Shopify reports record third-quarter earnings — here are their big plans to grow
Shopify’s too nice to brag, so we’ll do it for them.
In the past week, 4 of the largest North American e-commerce companies — Amazon, Shopify, Etsy and eBay — reported another quarter of record revenues and user growth.
But today’s focus is Shopify, whose stock has grown over 28x in the past 5 years — the highest amongst the e-commerce giants. Shopify sells the technology that helps merchants set up and run their e-commerce websites.
Everybody loves a Canadian growth story
Shopify didn’t just become Canada’s most valuable company by accident. They can thank COVID, which pushed e-commerce forward by 5 years. In the second quarter of 2020, e-commerce made up 16.1% of total US retail sales, up from 11.8% in the first quarter. Here’s a look at their third-quarter results:
- Total sales grew to $767.4m, up 96% from the same quarter last year.
- Gross merchandise volume (GMV), the total sales from the stores on Shopify, increased to $30.9b, up 109%.
Shopify’s growth, powered by Tim Hortons
Shopify needs to do one job really well to succeed — help its merchants sell more. The more they sell, the more money Shopify makes. They’ve got big plans to make that happen:
Partnerships… Shopify’s taking social commerce very seriously — in 2020 alone, it partnered with both Facebook and Pinterest to turn social media posts into shoppable ads. On Oct. 27, it partnered with TikTok to give Shopify users the ability to post shoppable videos on TikTok.
(Catch up: What’s the hype around social commerce?)

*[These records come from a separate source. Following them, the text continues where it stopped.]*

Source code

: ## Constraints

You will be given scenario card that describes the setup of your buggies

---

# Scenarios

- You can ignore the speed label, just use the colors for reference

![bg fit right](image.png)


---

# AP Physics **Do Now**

Fulfillment network… In 2019, Shopify announced their plans to launch its own fulfillment services to help merchants store and deliver goods — reducing shipping costs and delivery time. This will position them to directly compete with Amazon, whose third-party selling services (i.e. fulfillment and shipping services) made over $20b in the third quarter.
For investors… Shopify could be de — wait for it — lightful
Despite all 4 companies recording record sales, all 4 of its stocks fell after the announcements. There’s a big concern surrounding e-commerce investments — whether consumers will buy less online once the pandemic is over.
But Shopify’s ambition goes beyond relying on COVID for growth. It has its eyes set on the $53b e-commerce logistics space. Its plans of expansion into fulfillment services will require a heavy investment on infrastructure but if successful, this could become a large area of growth for Shopify’s sales.